Kautsky restera dans l’agréable compagnie des Legien et des David, des Plékhanov, des Potressov, des Tsérétéli et des Tchernov, qui ne demandent pas mieux que de lutter pour un "déplacement du rapport de forces à l’intérieur du pouvoir d’Etat", pour "l’acquisition de la majorité au Parlement et la transformation de ce dernier an maître du gouvernement", but des plus nobles où tout peut être accepté par les opportunistes, où rien ne sort du cadre de la république bourgeoise parlementaire.
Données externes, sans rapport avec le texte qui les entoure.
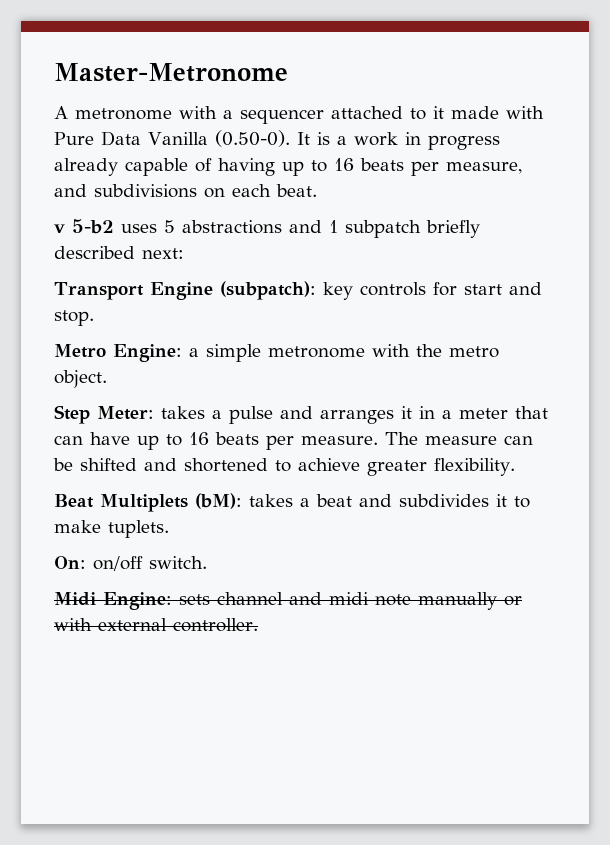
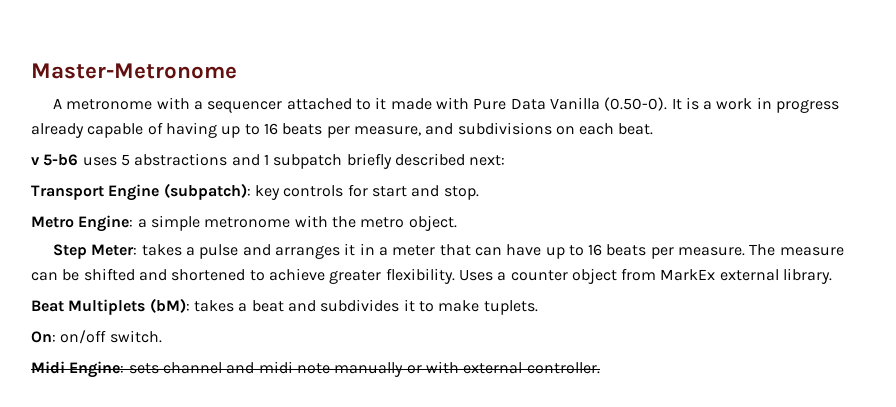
[72,219,114,234] 5-b2 -> [43,154,79,166] 5-b6
(515, 467) none -> [458,268,833,284] Uses a counter object from MarkEx external library.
Quant à nous, nous romprons avec les opportunistes ; et le prolétariat conscient sera tout entier avec nous dans la lutte, non pour un "déplacement du rapport de forces", mais pour le renversement de la bourgeoisie, pour la destruction du parlementarisme bourgeois, pour une république démocratique du type de la Commune ou une République des Soviets des députés ouvriers et soldats, pour la dictature révolutionnaire du prolétariat.

* * *

Le socialisme international comprend des courants qui se situent plus à droite que celui de Kautsky : les Cahiers socialistes mensuels en Allemagne (Legien, David, Kolbe et bien d’autres, y compris les Scandinaves Stauning et Branting) ; les jauressistes et Vandervelde en France et en Belgique ; Turati, Trèves et les autres représentants de l’aile droite du parti italien ; les fabiens et les "indépendants" (l’"Independant Labour Party" qui, en réalité, fut toujours sous la dépendance des libéraux) en Angleterre, etc... Tous ces messieurs, qui jouent un rôle considérable et très souvent prépondérant dans l’activité parlementaire et dans les publications du parti, rejettent ouvertement la dictature du prolétariat et pratiquent un opportunisme non déguisé. Pour ces messieurs, la "dictature" du prolétariat "contredit" la démocratie ! ! Au fond, rien de sérieux ne les différencie des démocrates petits-bourgeois.

Dès lors, nous sommes en droit de conclure que la IIe Internationale, dans l’immense majorité de ses représentants officiels, a entièrement versé dans l’opportunisme. L’expérience de la Commune a été non seulement oubliée, mais dénaturée. Loin d’inculquer aux masses ouvrières la conviction que le moment approche où il leur faudra agir et briser la vieille machine d’Etat en la remplaçant par une nouvelle et en faisant ainsi de leur domination politique la base de la transformation socialiste de la société, - on leur suggérait tout le contraire, et la "conquête du pouvoir" était présentée de telle façon que mille brèches restaient ouvertes à l’opportunisme.

La déformation et la conjuration du silence autour du problème de l’attitude de la révolution prolétarienne envers l’Etat ne pouvaient manquer de jouer un rôle considérable au moment où les Etats, pourvus d’un appareil militaire renforcé par suite de la compétition impérialiste, sont devenus des monstres belliqueux exterminant des millions d’hommes afin de décider qui, de l’Angleterre ou de l’Allemagne, du capital financier anglais ou du capital financier allemand, régnera sur le monde.